I’ve been aware of LinkedIn for a little while now, but have never really thought of creating an account for myself on there until now. It seems to me to be the perfect solution for those of us who want to perserve the distinction between work and private personas, but would still like to take advantage of what social networking can offer in terms of career development: keep Facebook for socialising and use LinkedIn for work relationships.

I haven’t created an account yet, partly because I can’t face creating yet another personal account, partly because it’s Friday afternoon and I’m feeling lethargic, and partly because I’m not entirely sure that an account has a huge amount to offer me right now, but may well do in the future. Perhaps I’ll wait until I’m qualified and feel like a ‘proper professional’ (!) before registering.
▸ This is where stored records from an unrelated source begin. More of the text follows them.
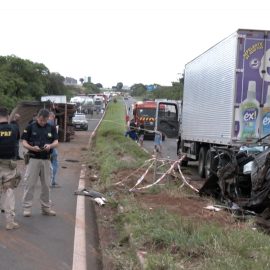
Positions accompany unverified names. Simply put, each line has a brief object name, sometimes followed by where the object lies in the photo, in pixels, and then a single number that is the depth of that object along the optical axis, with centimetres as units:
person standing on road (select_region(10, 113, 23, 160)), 1394
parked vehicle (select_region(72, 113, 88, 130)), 5122
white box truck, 1364
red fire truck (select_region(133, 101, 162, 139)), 4059
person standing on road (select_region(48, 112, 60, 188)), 1310
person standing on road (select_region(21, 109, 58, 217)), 930
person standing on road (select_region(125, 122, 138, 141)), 2695
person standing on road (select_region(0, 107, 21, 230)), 838
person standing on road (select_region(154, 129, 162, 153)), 1771
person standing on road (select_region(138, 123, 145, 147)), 2992
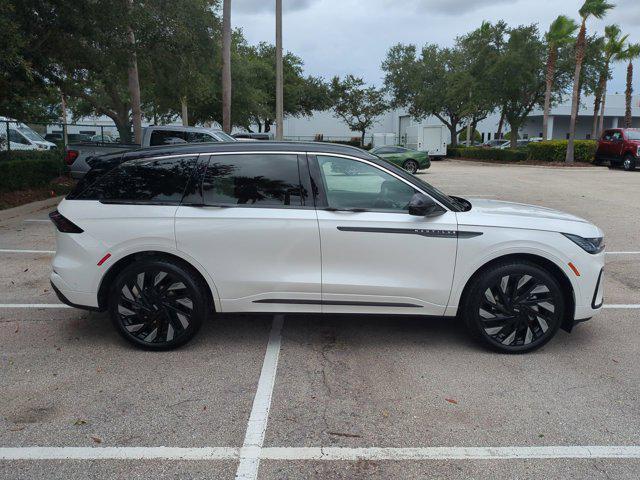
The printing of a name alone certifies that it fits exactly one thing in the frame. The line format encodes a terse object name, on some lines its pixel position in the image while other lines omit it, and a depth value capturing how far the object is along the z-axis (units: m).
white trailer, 42.22
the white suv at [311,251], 4.41
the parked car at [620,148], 25.89
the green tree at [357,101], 59.06
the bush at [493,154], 36.50
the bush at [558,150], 31.47
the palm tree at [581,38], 29.77
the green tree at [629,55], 39.66
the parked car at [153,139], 12.62
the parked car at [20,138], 15.28
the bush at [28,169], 13.84
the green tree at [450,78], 39.97
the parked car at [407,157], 26.89
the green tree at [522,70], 36.69
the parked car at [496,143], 52.81
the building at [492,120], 66.69
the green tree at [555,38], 33.38
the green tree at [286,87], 35.77
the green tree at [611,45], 39.25
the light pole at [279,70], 19.52
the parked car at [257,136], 28.30
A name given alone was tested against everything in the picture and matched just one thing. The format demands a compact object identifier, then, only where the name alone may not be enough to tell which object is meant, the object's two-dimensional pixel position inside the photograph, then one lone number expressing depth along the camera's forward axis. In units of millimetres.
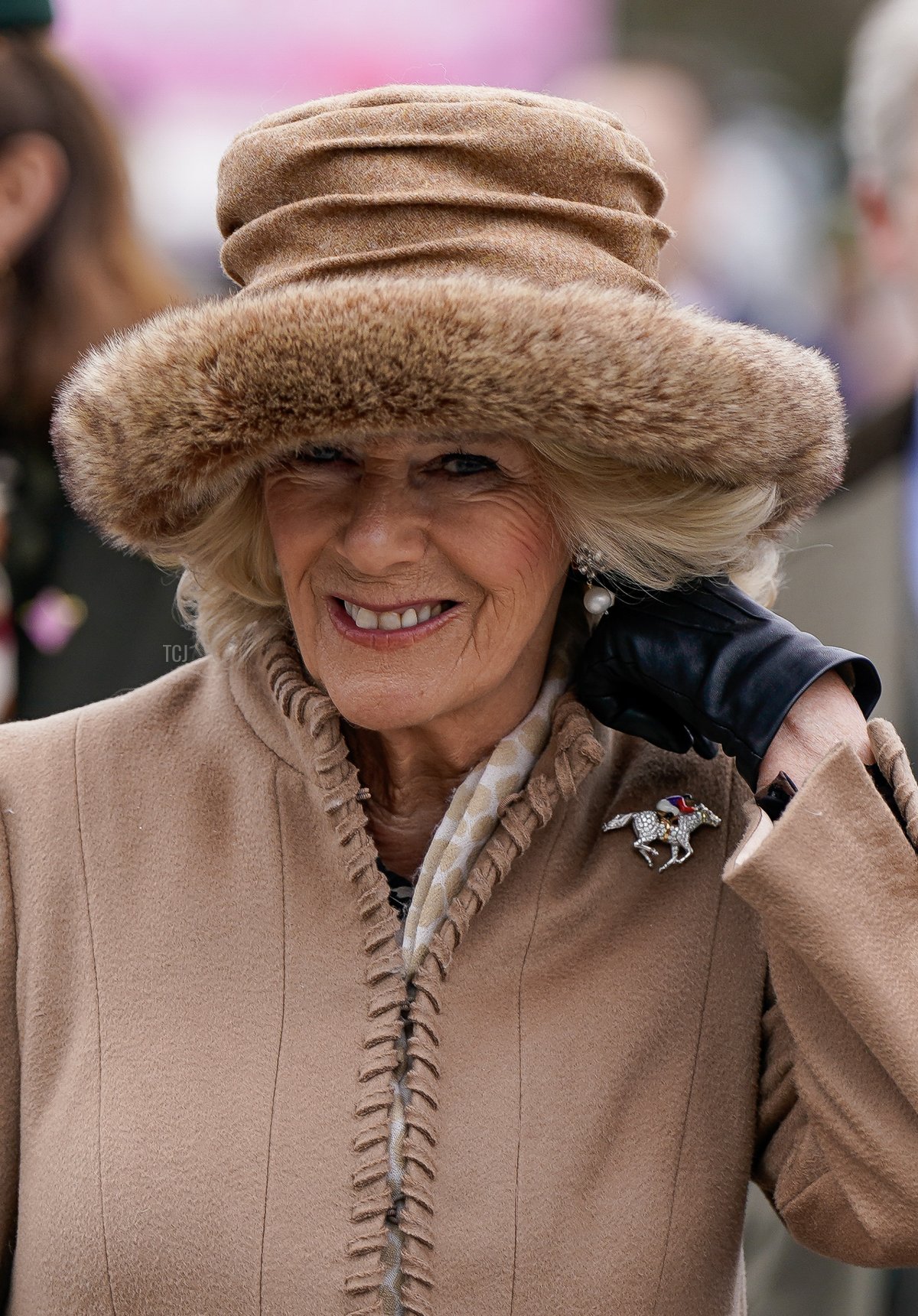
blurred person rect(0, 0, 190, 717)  6293
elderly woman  3350
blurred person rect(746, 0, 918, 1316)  6711
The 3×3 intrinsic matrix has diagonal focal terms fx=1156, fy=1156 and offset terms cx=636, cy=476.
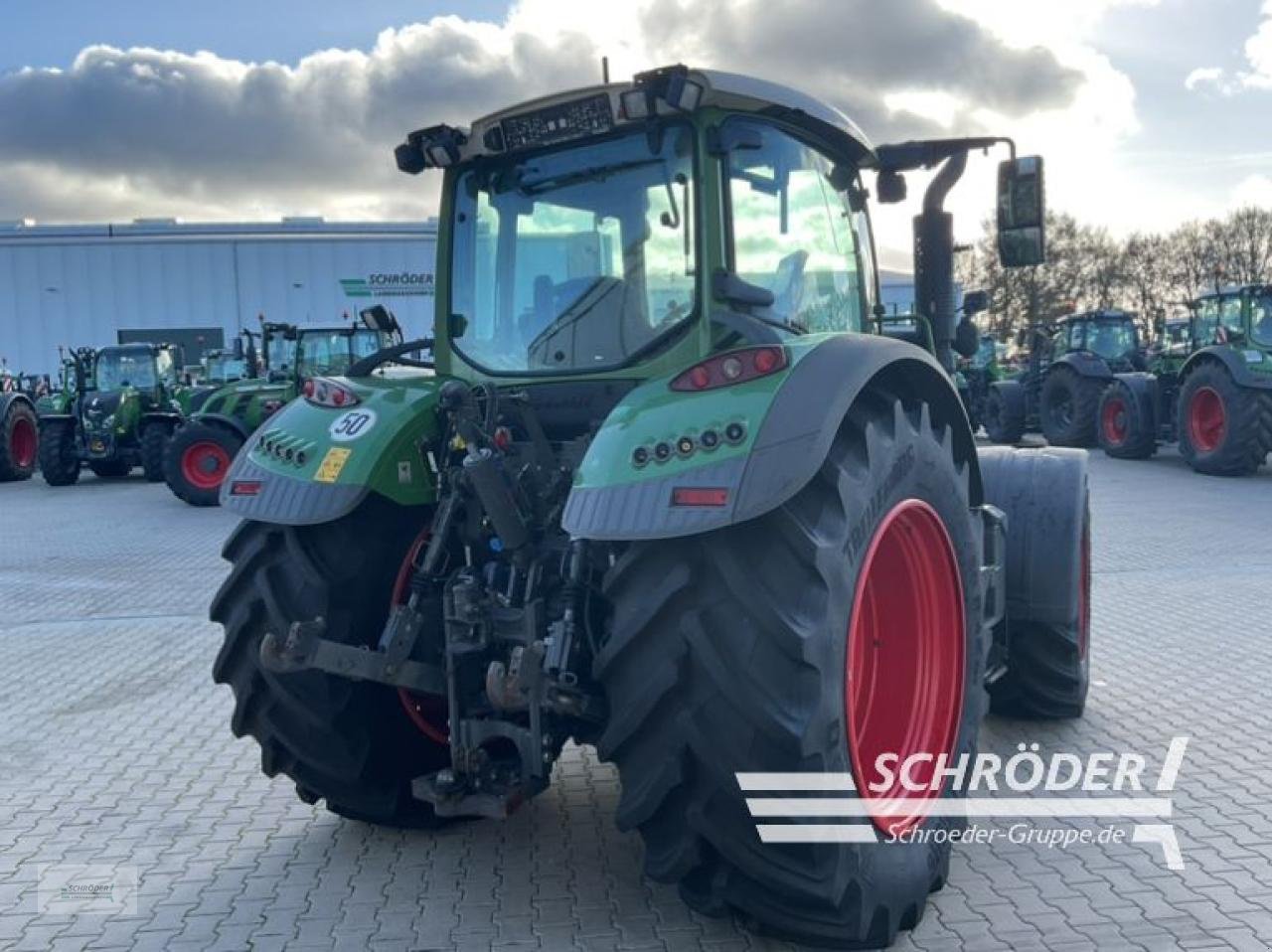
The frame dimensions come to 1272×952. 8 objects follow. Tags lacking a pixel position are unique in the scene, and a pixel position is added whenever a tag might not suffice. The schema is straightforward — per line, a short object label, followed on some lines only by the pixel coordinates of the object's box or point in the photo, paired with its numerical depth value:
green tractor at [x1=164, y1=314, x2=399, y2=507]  14.05
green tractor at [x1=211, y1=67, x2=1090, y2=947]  2.68
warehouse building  37.34
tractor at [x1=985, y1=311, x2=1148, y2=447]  17.91
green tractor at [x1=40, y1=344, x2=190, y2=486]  16.97
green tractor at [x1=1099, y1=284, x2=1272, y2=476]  13.69
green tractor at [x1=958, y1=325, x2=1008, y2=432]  21.11
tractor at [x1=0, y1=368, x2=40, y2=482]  18.83
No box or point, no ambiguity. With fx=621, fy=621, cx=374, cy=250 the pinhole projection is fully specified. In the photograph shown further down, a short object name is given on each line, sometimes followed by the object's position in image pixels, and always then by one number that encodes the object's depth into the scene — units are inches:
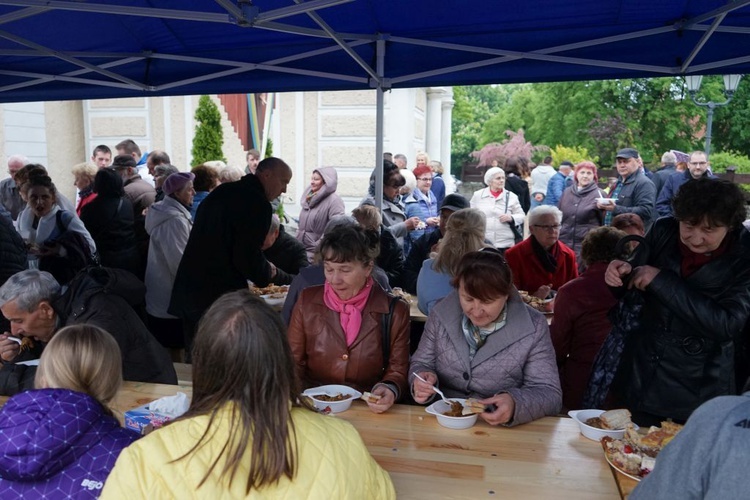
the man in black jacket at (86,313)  111.9
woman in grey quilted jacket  96.5
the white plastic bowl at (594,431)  84.7
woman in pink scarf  109.9
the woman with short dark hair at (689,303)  99.6
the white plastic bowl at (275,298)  183.8
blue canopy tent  156.1
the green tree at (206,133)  508.1
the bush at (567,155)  732.0
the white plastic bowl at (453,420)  88.2
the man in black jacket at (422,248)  206.7
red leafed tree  1043.3
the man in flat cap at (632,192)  271.4
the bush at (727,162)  742.5
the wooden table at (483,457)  73.0
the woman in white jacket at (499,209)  275.3
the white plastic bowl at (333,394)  93.9
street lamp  394.6
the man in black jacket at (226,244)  161.6
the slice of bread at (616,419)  86.4
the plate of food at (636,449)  74.7
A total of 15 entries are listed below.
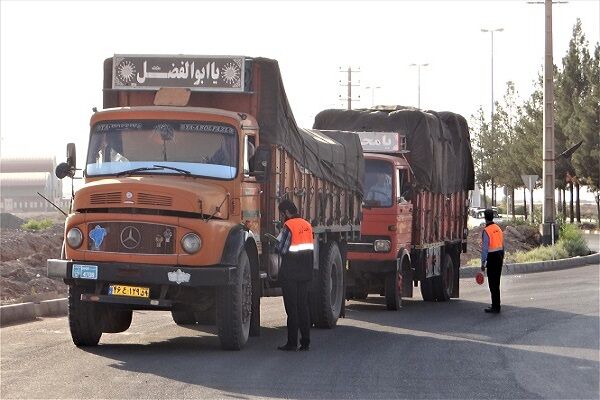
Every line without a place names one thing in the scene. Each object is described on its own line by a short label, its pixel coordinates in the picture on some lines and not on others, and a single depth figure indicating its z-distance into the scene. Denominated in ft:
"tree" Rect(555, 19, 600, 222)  245.86
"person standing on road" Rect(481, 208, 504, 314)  75.46
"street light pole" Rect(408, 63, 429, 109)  330.75
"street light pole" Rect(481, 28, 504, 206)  292.81
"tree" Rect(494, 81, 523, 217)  290.35
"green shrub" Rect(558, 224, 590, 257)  150.20
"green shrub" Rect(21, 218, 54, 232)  169.62
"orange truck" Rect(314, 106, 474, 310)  76.02
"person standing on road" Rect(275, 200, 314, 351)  52.39
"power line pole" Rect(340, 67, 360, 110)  328.49
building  440.66
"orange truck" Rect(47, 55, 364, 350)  50.31
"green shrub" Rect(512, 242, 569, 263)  138.31
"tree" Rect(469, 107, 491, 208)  318.24
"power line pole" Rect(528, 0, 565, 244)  140.15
Having spent some time nosing around other people’s accounts I can see that it’s great for keeping in touch with other Information Professionals, people you’ve worked with, people you hope to work with, making contacts in other (related or unrelated) professions, and generally keeping up with what’s going on in the industry. Overall it seems like a sensible use for the Facebook format.

I’m currently unaware of any downsides to an account on LinkedIn, aside from the obvious having an extra account to keep up to date, but this is mainly because I don’t actually use it yet. I’ll be very interested to read the posts by current users of the service to get a better idea of the pros and cons of it as a network.